Welcome to the club.

❝ I have a question that if "A" drug having the intra subject variability >30% hence BE range will be broader than 80-125% now if i do a study with "A" drug considering as a standard and comparing my test drug "B" and i found intra subject variability <30% (by any reason) for "A" drug. Then my BE range will be more than 80-125% or it will be stringent to 80-125%?

❝

❝ I hope you understand.

Only if I substitute ‘drug’ by ‘formulation’. If you have a highly variable drug (CV_intra of a solution >30%) I don’t expect to see a CV <30% for the formulation. The acceptance range for highly variable drugs / drug products (HVDs/HVDPs) depends on the regulation.
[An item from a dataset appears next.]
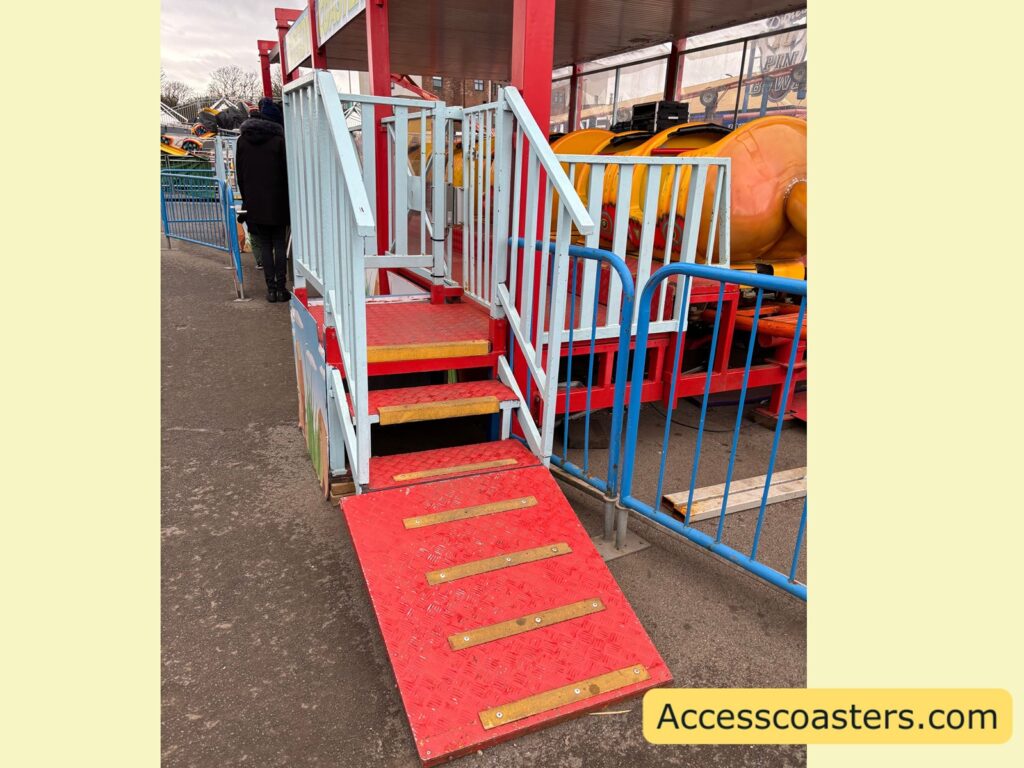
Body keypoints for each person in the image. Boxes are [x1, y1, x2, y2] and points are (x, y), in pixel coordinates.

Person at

Scaling or widening may be applicable, e.g.,

• FDA: AUC and/or C_max if CV ≥30% in a replicate design
  
• EMA: Only for C_max if no safety concerns (high variability alone is not enough) and CV >30% in a replicate design
  
• Canada: Scaling for AUC under consideration, no confidence interval required for C_max (only T/R within 80–125%)
  
• New Zealand: C_max 75–133% if no safety concerns, no replicate design necessary
  
• Russia: C_max 75–133% (all drugs, no replicate design necessary)
  
• …

If the CV_intra (of the reference!) in the study <30% you are not allowed to scale / widen the acceptance range. See FDA’s progesterone guidance (Step 1a) and EMA’s BE guideline (Section 4.1.10).